# Work instructions
Return every line of text in the material below unchanged, character for character, and leave out the pictures.

# Data under study
+--
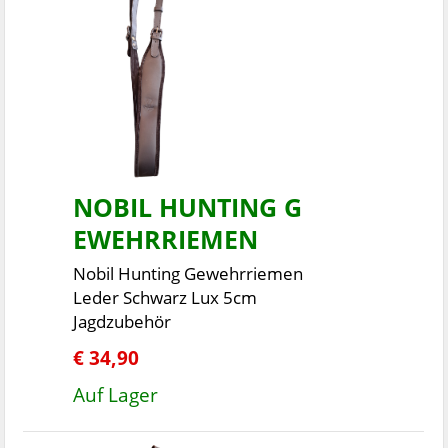
NOBIL HUNTING G
EWEHRRIEMEN
Nobil Hunting Gewehrriemen
Leder Schwarz Lux 5cm
Jagdzubehör
€ 34,90
Auf Lager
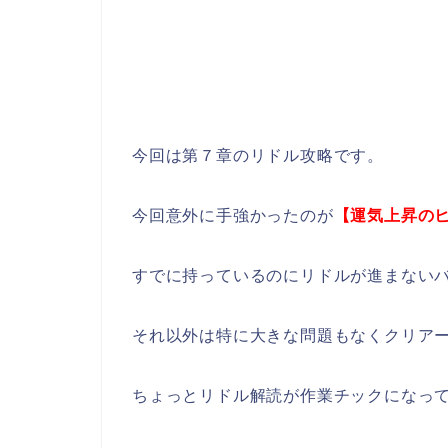
今回は第７章のリドル攻略です。
今回意外に手強かったのが
【運気上昇の
すでに持っているのにリドルが進まない
それ以外は特に大きな問題もなくクリア
ちょっとリドル解読が作業チックになっ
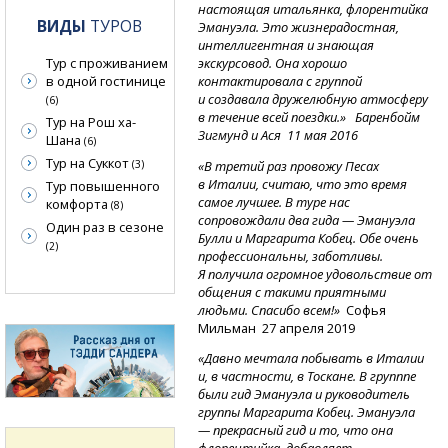
настоящая итальянка, флорентийка
ВИДЫ
ТУРОВ
Эмануэла. Это жизнерадостная,
интеллигентная и знающая
экскурсовод. Она хорошо
Тур с проживанием
контактировала с группой
в одной гостинице
и создавала дружелюбную атмосферу
(6)
в течение всей поездки.»
Баренбойм
Тур на Рош ха-
Зигмунд и Ася 11 мая 2016
Шана
(6)
Тур на Суккот
«В третий раз провожу Песах
(3)
в Италии, считаю, что это время
Тур повышенного
самое лучшее. В туре нас
комфорта
(8)
сопровождали два гида — Эмануэла
Один раз в сезоне
Булли и Маргарита Кобец. Обе очень
(2)
профессиональны, заботливы.
Я получила огромное удовольствие от
общения с такими приятными
людьми. Спасибо всем!»
Софья
Мильман 27 апреля 2019
«Давно мечтала побывать в Италии
и, в частности, в Тоскане. В групппе
были гид Эмануэла и руководитель
группы Маргарита Кобец. Эмануэла
— прекрасный гид и то, что она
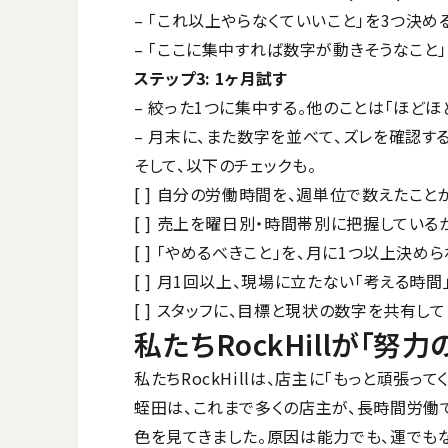
– 「これ以上やらなくていいこと」を3つ決め
– 「ここに集中すれば数字が動きそうなこと
ステップ3: 1ヶ月試す
– 絞った1つに集中する。他のことは「ほどほ
– 月末に、また数字を並べて、ズレを確認す
そして、以下のチェックも。
[ ] 自分の労働時間を、週単位で数えたこと
[ ] 売上を曜日別・時間帯別に把握している
[ ] 「やめるべきこと」を、月に1つ以上決め
[ ] 月1回以上、現場に立たない「考える時
[ ] スタッフに、目標と現状の数字を共有し
私たちRockHillが「
私たちRockHillは、店主に「もっと頑張っ
蛭田は、これまで多くの店主が、長時間労働
色を見てきました。原因は能力でも、運でもな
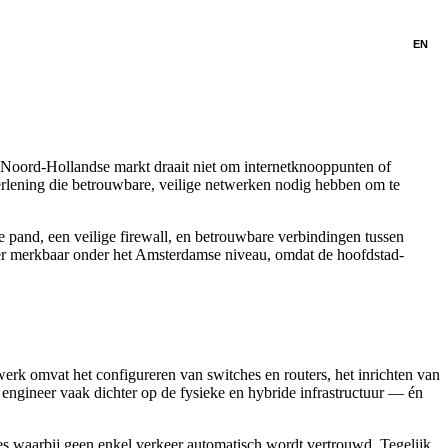
EN
n Noord-Hollandse markt draait niet om internetknooppunten of
erlening die betrouwbare, veilige netwerken nodig hebben om te
e pand, een veilige firewall, en betrouwbare verbindingen tussen
 hier merkbaar onder het Amsterdamse niveau, omdat de hoofdstad-
k omvat het configureren van switches en routers, het inrichten van
engineer vaak dichter op de fysieke en hybride infrastructuur — én
es waarbij geen enkel verkeer automatisch wordt vertrouwd. Tegelijk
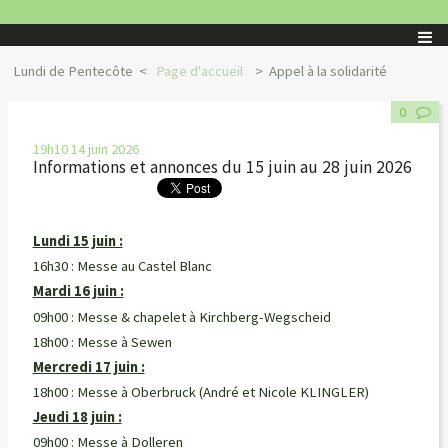
Lundi de Pentecôte
Page d'accueil
Appel à la solidarité
0
19h10
14
juin 2026
Informations et annonces du 15 juin au 28 juin 2026
Lundi 15 juin :
16h30 : Messe au Castel Blanc
Mardi 16 juin :
09h00 : Messe & chapelet à Kirchberg-Wegscheid
18h00 : Messe à Sewen
Mercredi 17 juin :
18h00 : Messe à Oberbruck (André et Nicole KLINGLER)
Jeudi 18 juin :
09h00 : Messe à Dolleren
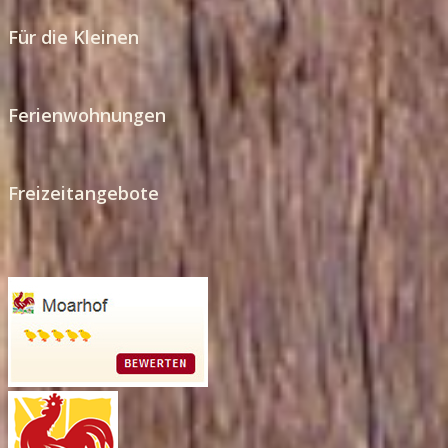
Für die Kleinen
Ferienwohnungen
Freizeitangebote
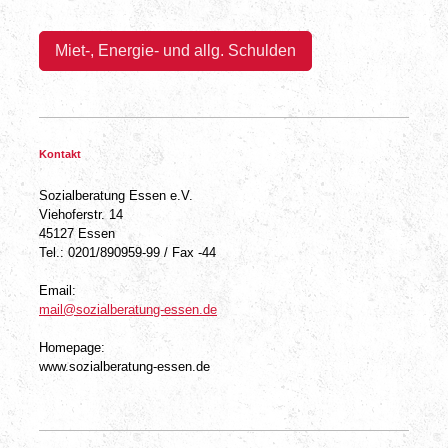
Miet-, Energie- und allg. Schulden
Kontakt
Sozialberatung Essen e.V.
Viehoferstr. 14
45127 Essen
Tel.: 0201/890959-99 / Fax -44
Email:
mail@sozialberatung-essen.de
Homepage:
www.sozialberatung-essen.de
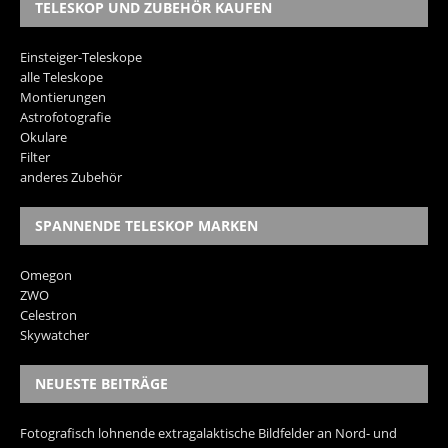
TELESKOP UND ZUBEHÖR KAUFEN
Einsteiger-Teleskope
alle Teleskope
Montierungen
Astrofotografie
Okulare
Filter
anderes Zubehör
SPANNENDE TELESKOP MARKEN
Omegon
ZWO
Celestron
Skywatcher
NEUESTE BEITRÄGE
Fotografisch lohnende extragalaktische Bildfelder an Nord- und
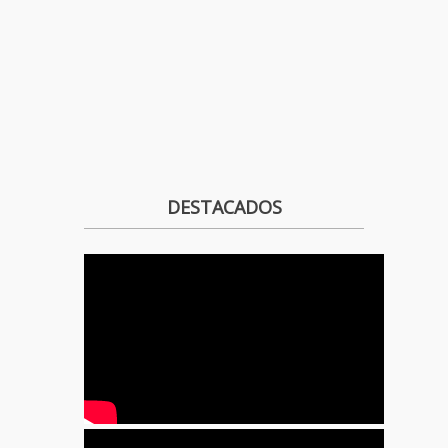
DESTACADOS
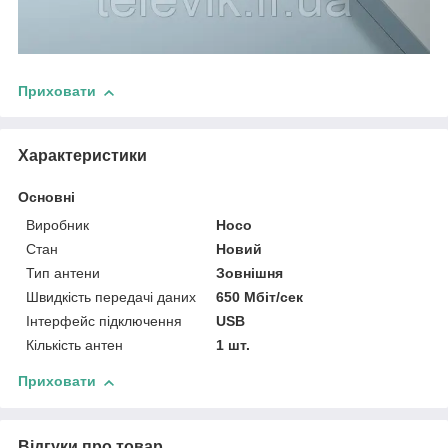
Приховати
Характеристики
Основні
Виробник
Hoco
Стан
Новий
Тип антени
Зовнішня
Швидкість передачі даних
650 Мбіт/сек
Інтерфейс підключення
USB
Кількість антен
1 шт.
Приховати
Відгуки про товар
+--
# Answer for this exercise
NOBIL HUNTING G
EWEHRRIEMEN
Nobil Hunting Gewehrriemen
Leder Schwarz Lux 5cm
Jagdzubehör
€ 34,90
Auf Lager
今回は第７章のリドル攻略です。
今回意外に手強かったのが
【運気上昇の
すでに持っているのにリドルが進まない
それ以外は特に大きな問題もなくクリア
ちょっとリドル解読が作業チックになっ
настоящая итальянка, флорентийка
ВИДЫ
ТУРОВ
Эмануэла. Это жизнерадостная,
интеллигентная и знающая
экскурсовод. Она хорошо
Тур с проживанием
контактировала с группой
в одной гостинице
и создавала дружелюбную атмосферу
(6)
в течение всей поездки.»
Баренбойм
Тур на Рош ха-
Зигмунд и Ася 11 мая 2016
Шана
(6)
Тур на Суккот
«В третий раз провожу Песах
(3)
в Италии, считаю, что это время
Тур повышенного
самое лучшее. В туре нас
комфорта
(8)
сопровождали два гида — Эмануэла
Один раз в сезоне
Булли и Маргарита Кобец. Обе очень
(2)
профессиональны, заботливы.
Я получила огромное удовольствие от
общения с такими приятными
людьми. Спасибо всем!»
Софья
Мильман 27 апреля 2019
«Давно мечтала побывать в Италии
и, в частности, в Тоскане. В групппе
были гид Эмануэла и руководитель
группы Маргарита Кобец. Эмануэла
— прекрасный гид и то, что она
– 「これ以上やらなくていいこと」を3つ決め
– 「ここに集中すれば数字が動きそうなこと
ステップ3: 1ヶ月試す
– 絞った1つに集中する。他のことは「ほどほ
– 月末に、また数字を並べて、ズレを確認す
そして、以下のチェックも。
[ ] 自分の労働時間を、週単位で数えたこと
[ ] 売上を曜日別・時間帯別に把握している
[ ] 「やめるべきこと」を、月に1つ以上決め
[ ] 月1回以上、現場に立たない「考える時
[ ] スタッフに、目標と現状の数字を共有し
私たちRockHillが「
私たちRockHillは、店主に「もっと頑張っ
蛭田は、これまで多くの店主が、長時間労働
色を見てきました。原因は能力でも、運でもな
EN
n Noord-Hollandse markt draait niet om internetknooppunten of
erlening die betrouwbare, veilige netwerken nodig hebben om te
e pand, een veilige firewall, en betrouwbare verbindingen tussen
 hier merkbaar onder het Amsterdamse niveau, omdat de hoofdstad-
k omvat het configureren van switches en routers, het inrichten van
engineer vaak dichter op de fysieke en hybride infrastructuur — én
es waarbij geen enkel verkeer automatisch wordt vertrouwd. Tegelijk
Lundi de Pentecôte
Page d'accueil
Appel à la solidarité
0
19h10
14
juin 2026
Informations et annonces du 15 juin au 28 juin 2026
Lundi 15 juin :
16h30 : Messe au Castel Blanc
Mardi 16 juin :
09h00 : Messe & chapelet à Kirchberg-Wegscheid
18h00 : Messe à Sewen
Mercredi 17 juin :
18h00 : Messe à Oberbruck (André et Nicole KLINGLER)
Jeudi 18 juin :
09h00 : Messe à Dolleren
Für die Kleinen
Ferienwohnungen
Freizeitangebote
Miet-, Energie- und allg. Schulden
Kontakt
Sozialberatung Essen e.V.
Viehoferstr. 14
45127 Essen
Tel.: 0201/890959-99 / Fax -44
Email:
mail@sozialberatung-essen.de
Homepage:
www.sozialberatung-essen.de
TELESKOP UND ZUBEHÖR KAUFEN
Einsteiger-Teleskope
alle Teleskope
Montierungen
Astrofotografie
Okulare
Filter
anderes Zubehör
SPANNENDE TELESKOP MARKEN
Omegon
ZWO
Celestron
Skywatcher
NEUESTE BEITRÄGE
Fotografisch lohnende extragalaktische Bildfelder an Nord- und
DESTACADOS
Приховати
Характеристики
Основні
Виробник
Hoco
Стан
Новий
Тип антени
Зовнішня
Швидкість передачі даних
650 Мбіт/сек
Інтерфейс підключення
USB
Кількість антен
1 шт.
Приховати
Відгуки про товар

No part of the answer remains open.